MAL VIVER (2023): VIVER MAL. Direção: João Canijo. Portugal, 2023. vídeo, cor, 127 minutos.
VIVER MAL (2023): VIVER MAL. Direção: João Canijo. Portugal, 2023. vídeo, cor, 124 minutos.
observação: listado em apontamentos sobre a cidade de São Paulo (mar.2024).
críticas de Geraldo Martins no Instagram:
21/01/2024 (link externo):
Em cartaz no cinema, “Mal viver” (2023) é a primeira parte de um díptico do cineasta português João Canijo. Somos afetados, já no início, com o concerto “Enigma Variations” de Edward Elgar: um tema com muitas variações . O longa se passa em hotel modernista que pertence a Sara, uma viúva de longa data. Para lá, Sara leva sua neta Salomé para juntas encontrarem Piedade: filha da viúva e mãe da moça. No hotel decadente também vivem e trabalham outras duas mulheres: Raquel e Ângela. As atrizes encarnam personagens de nomes fortes com impactantes interpretações.
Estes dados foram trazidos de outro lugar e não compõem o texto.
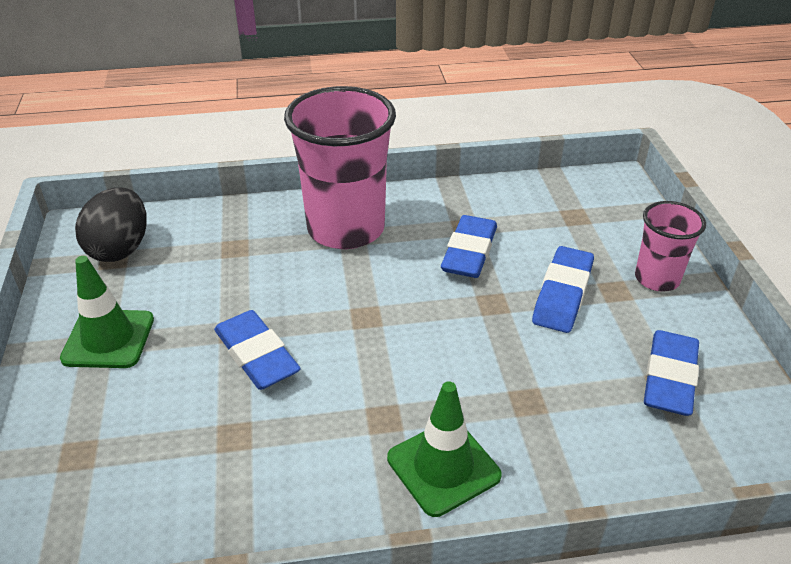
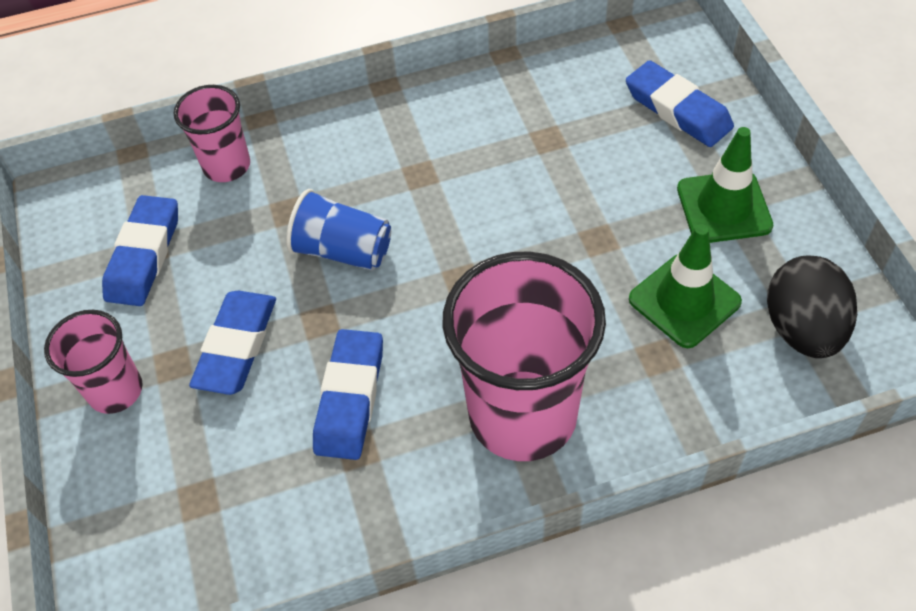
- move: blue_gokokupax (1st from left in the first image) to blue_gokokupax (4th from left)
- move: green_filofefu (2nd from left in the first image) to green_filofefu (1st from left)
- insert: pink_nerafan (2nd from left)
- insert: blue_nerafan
Salomé acaba de perder o pai. Neste ambiente de cinco mulheres, somos levados para o universo do cineasta Bergman e, por que não, do escritor Lúcio Cardoso. São gritos e sussurros em uma crônica do hotel assassinado, numa tela de pinceladas violentas e luzes ocres que transpiram pinturas barrocas. Nesse filme, as relações mãe-filha são dolorosas. As mães negam amor às filhas. Estamos diante da devastação que é, para a maioria das mulheres, a relação com a mãe. Piedade, arrebatada, enlouquecida, repete sua mãe com sua filha. Um círculo de ruínas amorosas maternas culmina em uma catástrofe de sentimentos, que faz “Mal viver” tornar-se viver com maldade. E os homens, onde estão? O pai está morto, o marido também. Uma pequena cadela, de nome “Alma”, é o único ser amado e protegido, quase sempre no colo de Piedade. Seria uma metáfora de que da devastação da mãe e filha só resta salvar a alma?
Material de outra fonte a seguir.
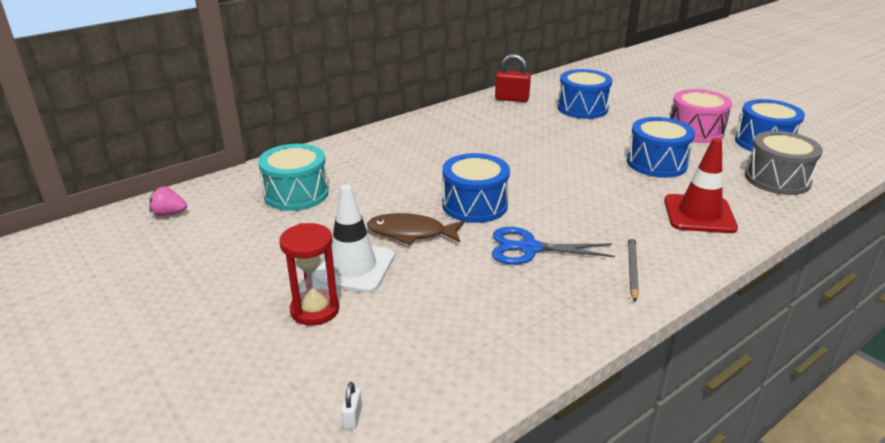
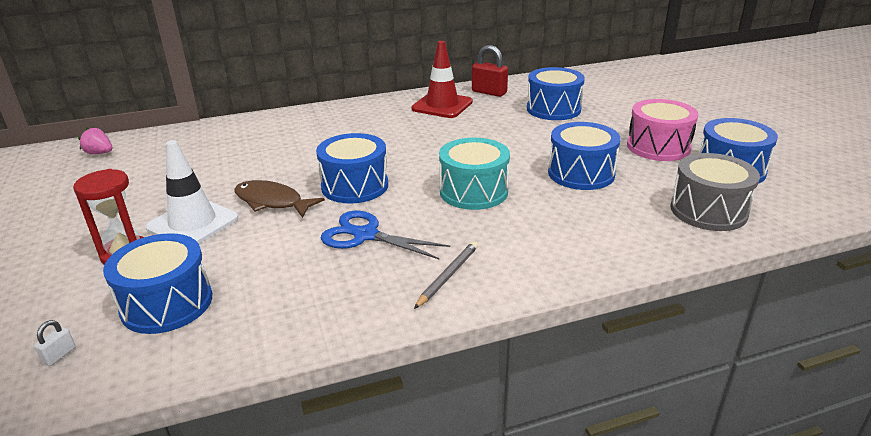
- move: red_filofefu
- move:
Quando os créditos começam a subir na tela, ouvimos Amália Rodrigues cantando “Estranha forma de vida”. Vestidos de ceticismo, saímos do cinema despossuídos de esperança. Este universo é um inferno.
IMPERDÍVEL: um dos melhores filmes deste verão.
GERALDO MARTINS – psicanalista.
15/032024 (link externo):
“Viver mal”, segunda parte do díptico de João Canijo, gira agora em torno dos hóspedes do hotel mostrado na primeira parte (Mal viver). As personagens centrais do primeiro filme são figurantes na segunda parte, e vice-versa. Piedade e Raquel servem as mesas com requinte, mostrando-se conhecedoras de vinhos e comidas portuguesas. Em “Viver mal”, vozes e gritos entrecortados nos levam, engenhosamente, ao “Mal viver” e a outras cenas do próprio filme que estamos assistindo. “Viver mal” é dividido em três partes, que são leituras da dramaturgia de Strindberg: “Brincar com fogo”, “O pelicano” e “Amor de mãe”. O diretor mostra-nos um hotel modernista e decadente, com seus quartos iluminados vistos pelo lado de fora: intrigas, discórdias e ruínas das relações. São quadros, à semelhança do que pintou Edward Hooper. As relações estão em crise: o homem amante de sua sogra, o casal de lésbicas, a jovem que é amante do amigo de seu companheiro. Um traço é comum a todas, tal como vimos no primeiro filme: a devastação materna. A interferência da mãe, presente ou ausente no hotel, determina a destruição de vidas amorosas. Elas são cruéis, impedindo suas crias de se separarem delas. Leonor Silveira e Beatriz Batarda fazem interpretações magistrais, prendendo cruelmente seus rebentos. As filhas não conseguem firmar-se diante da demanda de amor e ódio de suas mães. O filme é como uma vaga que não encontra barreira: não há interdição que ponha fim à destruição. É uma metáfora da vida pulsional sem limites, de gozo infinito. Potência de crueldade. Arrebatamento de Eros e seus possíveis laços de civilidade: mal-estar. Como em “Mal Viver”, em “Viver mal” a música “Estranha forma de vida” volta na cena final, dessa vez murmurada quase imperceptivelmente por uma mulher que limpa o vidro de uma porta/janela. Produzido em 2023, esse díptico já anunciava o ano 2024: um ano sujo, com guerras sujas que se arrastam matando inocentes.